• STATED GOAL A:
In the records, retype the lines starting with the line that contains "order: Coleoptera" and going on through the line that contains "family: Papaveraceae".

• TEXT EXTRACT:
-=-=-=-=-

The Kók Tóbe Park is a recreational area in Almaty, Kazakhstan that has a amusement park attractions and restaurants. It is  located on top of Kok Tobe and connected to downtown Almaty by a cable car line. The City Terminal is located near Hotel Kazakhstan. Also, there is a 372 meters tall TV Tower at the foot of the mountain. The tower can be seen from most parts of the city.

History
The park was opened in 2006 and a Beatles monument was constructed in 2007. In September 2014, the mountain was closed for the construction of a new cable car, as well as the reconstruction of the northern side of the mountain and the park. In March 2016, the park completed its construction of the cable car and the park. Transport in the area currently comprises 17 cable cars. A new Ferris wheel was also built in the park

Attractions

Almaty Tower

Almaty Tower (aka Kok Tobe Tower), the city's television tower, is located on the south-eastern slope of the hill. It was built during 1975 and 1983, and if measured from sea level, this tower is one of the highest in the world – 372 meters tall. It has a couple observation platforms, but they are not open to the public. It is unique, because unlike other TV towers, it was built entirely of steel, and has a tubular structure. Locals considered constructing the TV tower somewhere else, but it ended up being built in Kok Tobe area.

-=-=-=-=-

• MATERIALS PROVIDED:

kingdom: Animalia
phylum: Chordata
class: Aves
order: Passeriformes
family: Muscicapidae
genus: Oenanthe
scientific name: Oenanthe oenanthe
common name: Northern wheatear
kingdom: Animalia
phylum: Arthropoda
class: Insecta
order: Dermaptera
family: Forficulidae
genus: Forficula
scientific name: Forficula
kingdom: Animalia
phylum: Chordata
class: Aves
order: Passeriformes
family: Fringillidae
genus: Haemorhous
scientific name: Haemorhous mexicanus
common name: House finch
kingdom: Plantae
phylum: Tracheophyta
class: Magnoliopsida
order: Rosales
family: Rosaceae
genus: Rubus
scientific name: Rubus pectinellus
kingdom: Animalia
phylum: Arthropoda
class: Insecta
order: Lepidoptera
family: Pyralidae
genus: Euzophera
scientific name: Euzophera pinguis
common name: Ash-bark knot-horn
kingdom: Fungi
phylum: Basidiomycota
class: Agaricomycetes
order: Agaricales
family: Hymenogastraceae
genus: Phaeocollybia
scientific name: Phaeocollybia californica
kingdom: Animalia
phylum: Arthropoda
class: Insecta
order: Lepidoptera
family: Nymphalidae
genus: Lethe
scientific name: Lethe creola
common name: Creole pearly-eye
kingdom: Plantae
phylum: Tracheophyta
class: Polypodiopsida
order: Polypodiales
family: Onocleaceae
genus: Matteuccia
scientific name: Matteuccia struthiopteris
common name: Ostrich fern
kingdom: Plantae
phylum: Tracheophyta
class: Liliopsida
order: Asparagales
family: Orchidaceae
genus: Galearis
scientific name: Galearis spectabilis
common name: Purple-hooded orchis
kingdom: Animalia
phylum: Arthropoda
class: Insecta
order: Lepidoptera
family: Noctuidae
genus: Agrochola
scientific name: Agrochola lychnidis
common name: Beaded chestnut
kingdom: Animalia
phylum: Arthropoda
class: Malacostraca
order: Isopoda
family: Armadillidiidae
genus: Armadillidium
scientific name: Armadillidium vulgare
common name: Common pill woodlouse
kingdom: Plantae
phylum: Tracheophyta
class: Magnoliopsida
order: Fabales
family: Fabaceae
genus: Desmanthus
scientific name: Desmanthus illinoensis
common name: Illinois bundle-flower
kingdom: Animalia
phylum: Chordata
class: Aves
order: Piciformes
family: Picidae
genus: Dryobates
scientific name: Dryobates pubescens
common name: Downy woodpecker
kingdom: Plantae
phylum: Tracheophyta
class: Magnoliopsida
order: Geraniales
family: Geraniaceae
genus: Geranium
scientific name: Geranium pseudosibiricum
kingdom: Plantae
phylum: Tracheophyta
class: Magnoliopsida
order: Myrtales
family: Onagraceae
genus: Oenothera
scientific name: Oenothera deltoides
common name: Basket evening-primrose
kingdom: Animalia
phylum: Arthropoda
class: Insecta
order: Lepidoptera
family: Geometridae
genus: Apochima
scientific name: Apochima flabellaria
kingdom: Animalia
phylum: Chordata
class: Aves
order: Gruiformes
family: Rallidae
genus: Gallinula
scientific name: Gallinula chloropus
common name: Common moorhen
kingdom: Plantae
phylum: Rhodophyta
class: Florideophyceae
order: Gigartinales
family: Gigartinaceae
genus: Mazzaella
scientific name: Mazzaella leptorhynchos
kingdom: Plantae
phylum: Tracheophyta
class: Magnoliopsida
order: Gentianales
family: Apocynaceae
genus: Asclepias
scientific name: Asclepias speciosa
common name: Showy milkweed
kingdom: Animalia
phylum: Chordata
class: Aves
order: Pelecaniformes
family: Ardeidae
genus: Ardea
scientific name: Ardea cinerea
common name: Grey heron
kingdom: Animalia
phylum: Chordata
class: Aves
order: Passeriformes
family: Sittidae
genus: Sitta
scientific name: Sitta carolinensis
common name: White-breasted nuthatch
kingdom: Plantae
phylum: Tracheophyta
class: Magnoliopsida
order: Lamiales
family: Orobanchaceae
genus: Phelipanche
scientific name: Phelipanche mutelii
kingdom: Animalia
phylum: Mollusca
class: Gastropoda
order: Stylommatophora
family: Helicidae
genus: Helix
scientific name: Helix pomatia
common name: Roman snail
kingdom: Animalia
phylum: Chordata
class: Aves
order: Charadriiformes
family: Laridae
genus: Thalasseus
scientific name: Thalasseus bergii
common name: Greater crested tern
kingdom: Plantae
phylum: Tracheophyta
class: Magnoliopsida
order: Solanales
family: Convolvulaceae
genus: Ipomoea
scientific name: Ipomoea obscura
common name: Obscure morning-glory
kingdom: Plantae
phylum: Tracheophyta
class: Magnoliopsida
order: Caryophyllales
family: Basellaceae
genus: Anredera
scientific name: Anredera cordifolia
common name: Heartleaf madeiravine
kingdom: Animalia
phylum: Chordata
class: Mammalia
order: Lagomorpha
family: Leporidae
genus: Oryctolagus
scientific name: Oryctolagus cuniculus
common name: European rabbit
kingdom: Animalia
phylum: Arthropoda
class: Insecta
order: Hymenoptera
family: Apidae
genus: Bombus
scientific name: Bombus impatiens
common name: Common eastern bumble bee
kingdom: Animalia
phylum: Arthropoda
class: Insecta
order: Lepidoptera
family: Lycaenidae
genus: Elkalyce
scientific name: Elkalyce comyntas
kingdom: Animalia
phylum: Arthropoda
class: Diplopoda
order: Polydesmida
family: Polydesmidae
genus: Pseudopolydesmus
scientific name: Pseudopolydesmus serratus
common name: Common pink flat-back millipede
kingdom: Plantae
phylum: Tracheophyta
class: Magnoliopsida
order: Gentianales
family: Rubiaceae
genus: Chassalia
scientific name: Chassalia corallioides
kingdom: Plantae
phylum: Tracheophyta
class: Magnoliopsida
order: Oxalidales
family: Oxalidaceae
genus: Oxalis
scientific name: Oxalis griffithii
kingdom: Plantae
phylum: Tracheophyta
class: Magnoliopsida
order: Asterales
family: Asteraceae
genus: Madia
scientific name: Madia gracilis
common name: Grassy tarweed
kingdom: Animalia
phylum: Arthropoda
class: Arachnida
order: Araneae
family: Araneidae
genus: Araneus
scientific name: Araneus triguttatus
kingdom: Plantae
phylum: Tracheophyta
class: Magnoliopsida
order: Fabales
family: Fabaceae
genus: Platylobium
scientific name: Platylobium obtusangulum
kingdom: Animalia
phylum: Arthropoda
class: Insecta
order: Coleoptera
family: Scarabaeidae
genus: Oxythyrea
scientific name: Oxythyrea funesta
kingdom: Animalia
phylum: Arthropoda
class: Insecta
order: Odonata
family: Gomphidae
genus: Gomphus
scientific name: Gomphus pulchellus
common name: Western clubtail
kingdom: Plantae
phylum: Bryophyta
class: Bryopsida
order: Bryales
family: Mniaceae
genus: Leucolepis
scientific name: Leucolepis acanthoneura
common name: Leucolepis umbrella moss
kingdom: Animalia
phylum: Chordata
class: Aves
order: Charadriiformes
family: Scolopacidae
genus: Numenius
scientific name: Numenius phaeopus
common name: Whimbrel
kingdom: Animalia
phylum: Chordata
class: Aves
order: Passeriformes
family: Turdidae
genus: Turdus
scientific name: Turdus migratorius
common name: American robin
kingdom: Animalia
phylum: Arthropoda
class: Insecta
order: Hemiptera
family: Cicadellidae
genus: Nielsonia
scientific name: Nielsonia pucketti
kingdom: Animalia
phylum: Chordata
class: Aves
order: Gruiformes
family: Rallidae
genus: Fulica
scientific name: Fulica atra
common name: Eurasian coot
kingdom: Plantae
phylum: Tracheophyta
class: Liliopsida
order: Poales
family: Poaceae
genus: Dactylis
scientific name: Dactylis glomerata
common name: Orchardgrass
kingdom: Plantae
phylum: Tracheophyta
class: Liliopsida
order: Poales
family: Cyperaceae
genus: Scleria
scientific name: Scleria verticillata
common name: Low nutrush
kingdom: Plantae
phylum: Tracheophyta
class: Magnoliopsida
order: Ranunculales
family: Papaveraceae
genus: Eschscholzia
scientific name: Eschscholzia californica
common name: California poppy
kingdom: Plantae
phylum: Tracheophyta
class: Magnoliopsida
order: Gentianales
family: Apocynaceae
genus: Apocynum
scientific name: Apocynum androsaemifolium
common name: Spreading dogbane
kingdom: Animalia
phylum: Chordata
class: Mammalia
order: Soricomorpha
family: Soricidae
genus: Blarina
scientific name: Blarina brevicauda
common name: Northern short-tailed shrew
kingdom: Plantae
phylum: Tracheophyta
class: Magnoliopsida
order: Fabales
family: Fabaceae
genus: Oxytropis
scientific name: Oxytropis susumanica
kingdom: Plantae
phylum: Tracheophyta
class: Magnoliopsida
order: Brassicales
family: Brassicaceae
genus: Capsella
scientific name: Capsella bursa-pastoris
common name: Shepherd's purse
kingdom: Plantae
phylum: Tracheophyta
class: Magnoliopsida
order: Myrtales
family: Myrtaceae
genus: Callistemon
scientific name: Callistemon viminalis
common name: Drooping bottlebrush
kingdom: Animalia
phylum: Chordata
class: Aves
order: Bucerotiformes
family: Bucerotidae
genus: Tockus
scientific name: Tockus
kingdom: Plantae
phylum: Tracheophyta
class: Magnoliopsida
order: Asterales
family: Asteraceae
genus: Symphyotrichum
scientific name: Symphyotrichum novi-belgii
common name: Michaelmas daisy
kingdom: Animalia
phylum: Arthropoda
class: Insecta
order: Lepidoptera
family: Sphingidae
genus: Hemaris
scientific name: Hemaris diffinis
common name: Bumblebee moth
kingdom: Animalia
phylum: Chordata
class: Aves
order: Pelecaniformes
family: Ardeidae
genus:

-=-=-=-=-

• STATED GOAL B:
According to the passage on Kók Tóbe Park, why is Almaty Tower unique?

• EXERCISE SOLUTION A:
order: Coleoptera
family: Scarabaeidae
genus: Oxythyrea
scientific name: Oxythyrea funesta
kingdom: Animalia
phylum: Arthropoda
class: Insecta
order: Odonata
family: Gomphidae
genus: Gomphus
scientific name: Gomphus pulchellus
common name: Western clubtail
kingdom: Plantae
phylum: Bryophyta
class: Bryopsida
order: Bryales
family: Mniaceae
genus: Leucolepis
scientific name: Leucolepis acanthoneura
common name: Leucolepis umbrella moss
kingdom: Animalia
phylum: Chordata
class: Aves
order: Charadriiformes
family: Scolopacidae
genus: Numenius
scientific name: Numenius phaeopus
common name: Whimbrel
kingdom: Animalia
phylum: Chordata
class: Aves
order: Passeriformes
family: Turdidae
genus: Turdus
scientific name: Turdus migratorius
common name: American robin
kingdom: Animalia
phylum: Arthropoda
class: Insecta
order: Hemiptera
family: Cicadellidae
genus: Nielsonia
scientific name: Nielsonia pucketti
kingdom: Animalia
phylum: Chordata
class: Aves
order: Gruiformes
family: Rallidae
genus: Fulica
scientific name: Fulica atra
common name: Eurasian coot
kingdom: Plantae
phylum: Tracheophyta
class: Liliopsida
order: Poales
family: Poaceae
genus: Dactylis
scientific name: Dactylis glomerata
common name: Orchardgrass
kingdom: Plantae
phylum: Tracheophyta
class: Liliopsida
order: Poales
family: Cyperaceae
genus: Scleria
scientific name: Scleria verticillata
common name: Low nutrush
kingdom: Plantae
phylum: Tracheophyta
class: Magnoliopsida
order: Ranunculales
family: Papaveraceae

• EXERCISE SOLUTION B:
Almaty Tower is unique because, unlike other TV towers, it was built entirely of steel and has a tubular structure.